Clever creative is one part of running a successful outdoor campaign, but understanding your audience and clever channel planning is just as important. Mountain Culture and oOh!media have proven this with a bold outdoor-only campaign during the ‘Dry July’, a seasonally slow sales period for beer brands.
Mountain Culture took a ‘leap of faith’ on outdoor advertising by switching off all of its other paid advertising channels in New South Wales and Victoria.
The brand wanted to test how effective out of home advertising is when using customer data to plan across multiple formats and dual buying approach, programmatic and the traditional insert order (IO).
The aim of the campaign was to raise awareness of Mountain Culture, particularly to drinkers who were not aware of the craft beer brand.
“We have dabbled in above the line before, in various channels and out of home formats. It’s pretty challenging when you’re not that big, your cash is on the line. You have to show a result pretty quickly,” Mountain Culture CMO Brad Firth said at yesterday’s Powering DOOH conference.
“We were looking for a brand uplift and my personal rule is if it doesn’t have a twitch in sales, in four weeks, we have to turn it off. We don’t really have much more time than four weeks to prove that it can actually grow the brand and have a short term impact as well.”
The campaign needed to work on two fronts: attracting customers to retailers like Dan Murphy’s and Liquorland, and encouraging punters to drink it at the pubs where it is served.
“We were really trying to then bring together what is the best format solution that is going to target his customers, those that he knows is purchasing as much as appease his retailers and make sure that that’s supporting that,” oOh!media head of product and partnerships Melinda Duffy said.
“So that really saw us bring together that combination of street and rail, retail and also office to surround that complete customer experience.”

Records tumble: We’ll drink to that!
The results were impressive. Brand awareness immediately lifted across both NSW and Victoria, and this ultimately translated to sales.
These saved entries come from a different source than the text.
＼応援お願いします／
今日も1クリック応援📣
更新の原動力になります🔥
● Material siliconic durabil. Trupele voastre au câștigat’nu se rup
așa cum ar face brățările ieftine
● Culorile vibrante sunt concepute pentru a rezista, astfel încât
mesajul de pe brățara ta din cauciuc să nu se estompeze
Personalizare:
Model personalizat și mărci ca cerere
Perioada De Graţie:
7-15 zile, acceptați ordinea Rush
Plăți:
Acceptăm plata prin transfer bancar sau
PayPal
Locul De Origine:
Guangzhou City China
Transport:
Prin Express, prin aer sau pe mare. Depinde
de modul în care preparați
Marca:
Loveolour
Mountain Culture broke its record for the amount of kegs sold in a month, around 40 per cent on June, while July retail sales were up by 20 per cent from June. Mountain Culture July sales were up 61 per cent in Dan Murphy’s year-on-year, up 111 per cent at BWS and 60 per cent at Liquorland.
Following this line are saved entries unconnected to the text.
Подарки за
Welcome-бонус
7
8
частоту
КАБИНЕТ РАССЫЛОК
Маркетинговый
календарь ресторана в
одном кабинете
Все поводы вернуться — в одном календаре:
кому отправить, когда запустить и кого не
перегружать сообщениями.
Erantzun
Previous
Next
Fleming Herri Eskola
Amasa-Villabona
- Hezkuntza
Nationally, month-on-month brand awareness lifted by 9 per cent, consideration rose 15 per cent, usage increased 20 per cent and preference jumped 33 per cent. In Victoria and New South Wales, where the campaign was live, sales surged by up to 33 per cent, while Queensland, which received no paid media, remained flat.
“What I was a little bit surprised by was that every percentage point that our funnel went up in awareness corresponded to the exact same percentage point in consideration, to the exact same percentage point in purchase, to the exact same percentage point in brand love, or brand preference,” Firth said.
“So with the format combination you just heard, it’s not just growing awareness, but pulling people all the way down the funnel, and ideally keeping them there.”
Duffy said the key to success was an audience-led strategy that applied a deep understanding of Mountain Culture’s audience to channel planning.
“We used customer data and real transactional data (from Westpac and Coles 360) so we can look at who is buying big, who isn’t, who’s buying frequently, who’s not buying frequently, and then using that to allocate panels as a signal.” she said.
“It’s about leading with the audience as a strategy, and understanding who you’re best trying to target. And then it’s looking at the buying strategies that are best employed to deliver upon that.”
Her message to marketers and media agencies: “Please, for the love of Jesus, stop briefing me on ‘last 10 feet’ (in a retail environment), or stop briefing me with a buying tactic. Only start with who you want to talk to.”